I would like to know if this is still recommended when working with non model organism species that has a bad or mediocre gene model.
Is there a risk that RNA-seq reads will be aligned in the wrong location because of a mistakes in the gene model? How big is this risk?
A goal or the RNA-seq alignment is to improve / curate the gene model.
Do I need to rerun all my RNA-seq alignment (ie. re-create RNA-seq BAM files) every time I have slightly or substantially improved my gene model?
Or does 2-pass mapping mode already reduce the need for re-running after having upgraded the gene model?
For the most sensitive novel junction discovery,I would recommend running STAR in the 2-pass mode. It does not increase the number of detected novel junctions, but allows to detect more splices reads mapping to novel junctions. The basic idea is to run 1st pass of STAR mapping with the usual parameters, then collect the junctions detected in the rst pass, and use them as "annotated" junctions for the 2nd pass mapping.
Should I always do multi-sample 2-pass mapping?
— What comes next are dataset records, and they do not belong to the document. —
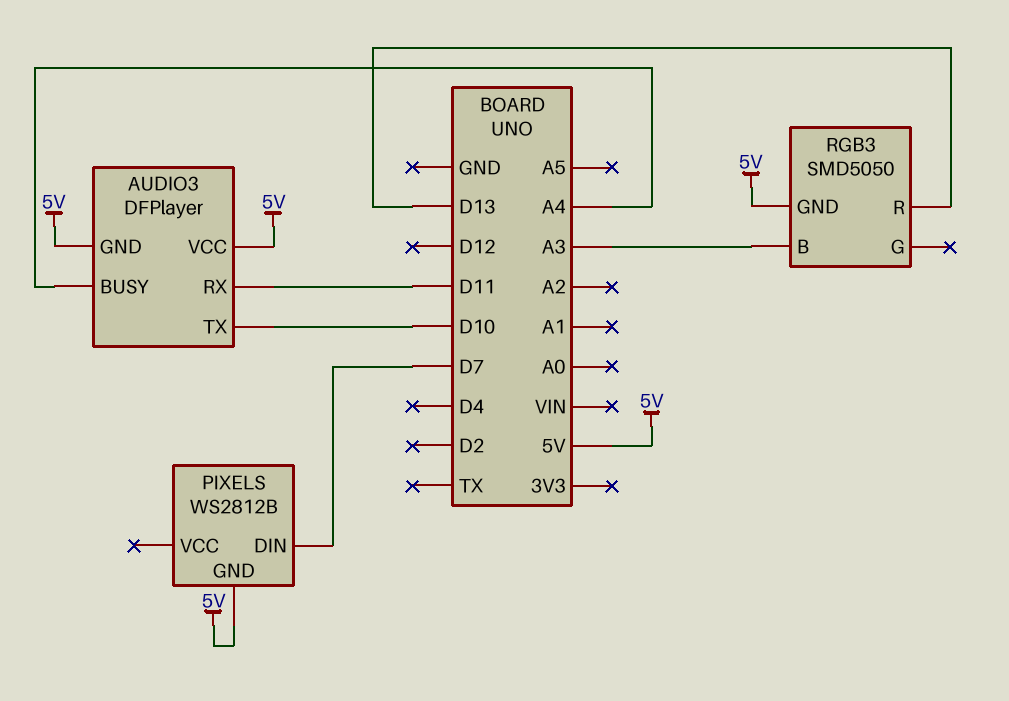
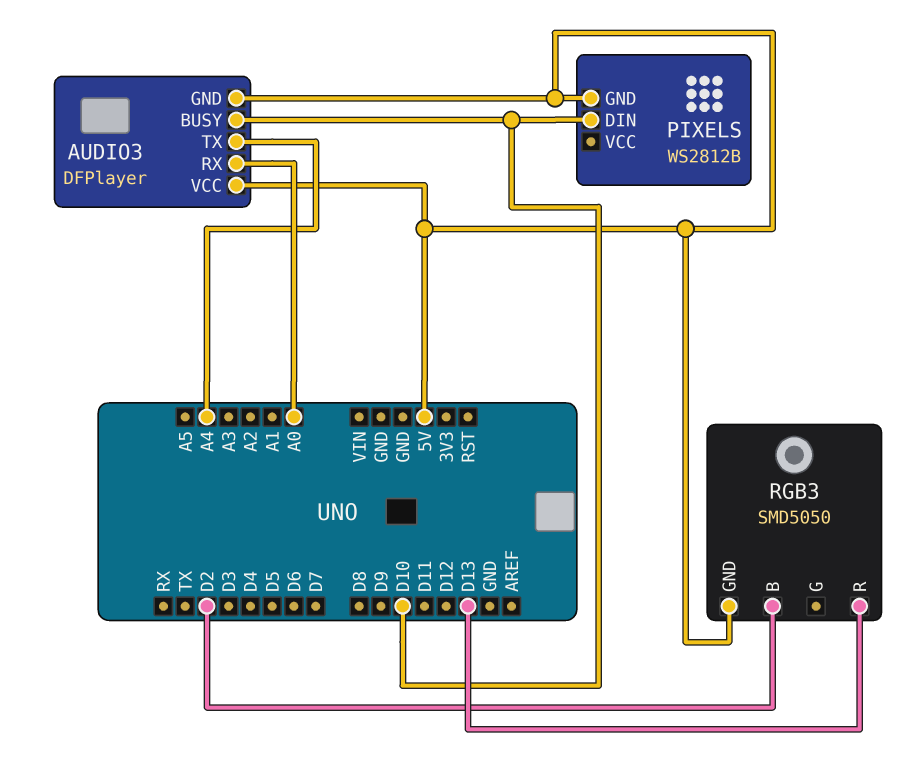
AUDIO3 pin BUSY: A4 -> D10
AUDIO3 pin RX: D11 -> A0
AUDIO3 pin TX: D10 -> A4
PIXELS pin DIN: D7 -> D10
RGB3 pin B: A3 -> D2

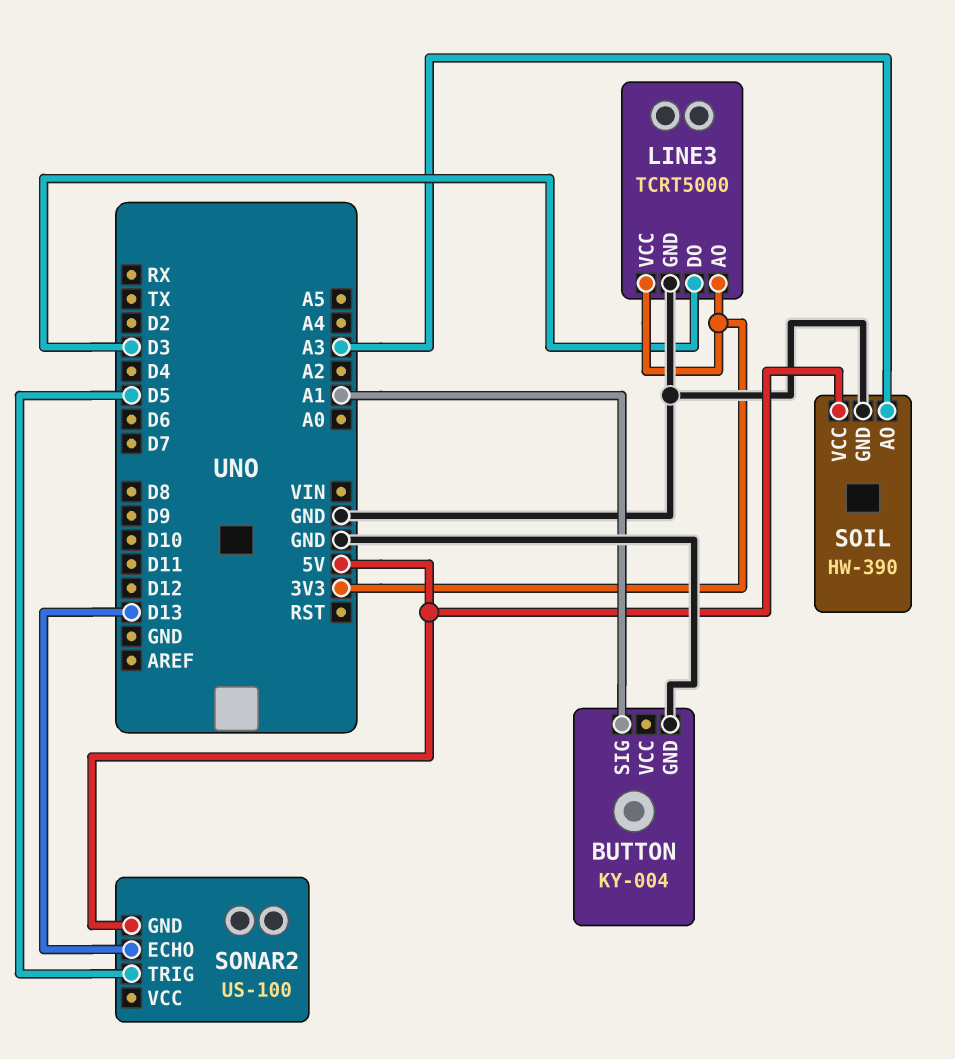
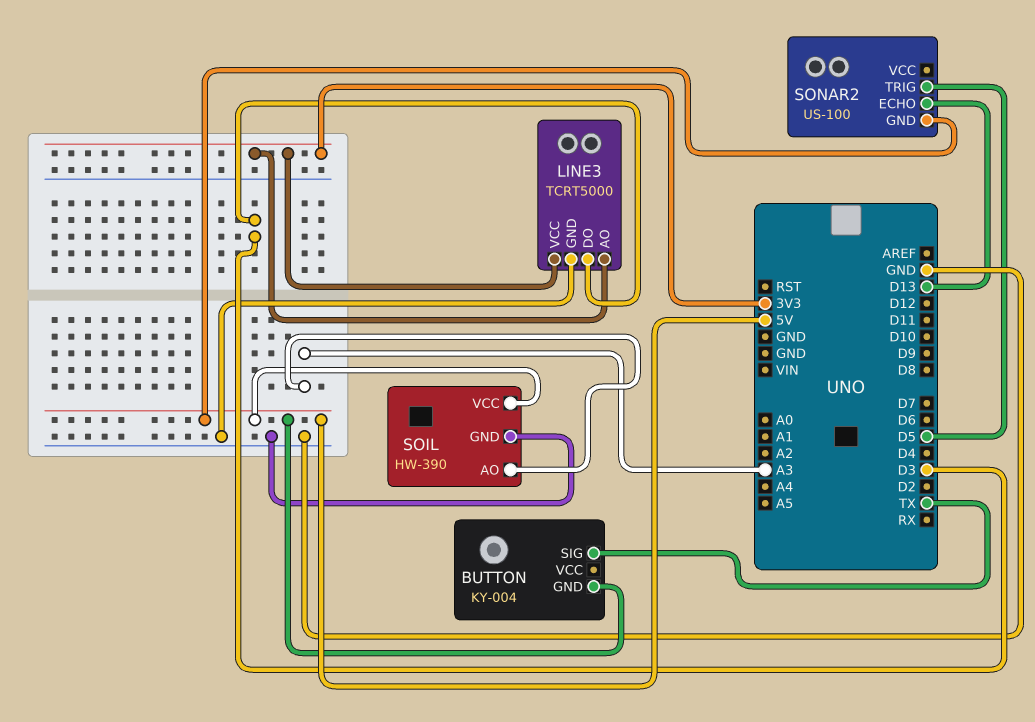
BUTTON pin GND: GND -> 5V
BUTTON pin SIG: A1 -> TX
Also if the RNA-seq samples are from multiple different projects / experiments?
For a study with multiple samples, it is recommended to collect 1st pass junctions from all samples. 1. Run 1st mapping pass for all samples with "usual" parameters. Using annotations is recom- mended either a the genome generation step, or mapping step. 2. Run 2nd mapping pass for all samples , listing SJ.out.tab files from all samples in --sjdbFileChrStartEnd /path/to/sj1.tab /path/to/sj2.tab ....
Does this mean that I should always re-align all RNA-seq samples from fastq after having received new RNA-seq samples? (because the new RNA-seq samples might cause a new splice junction to be considered for alignment of the existing RNA-seq samples?)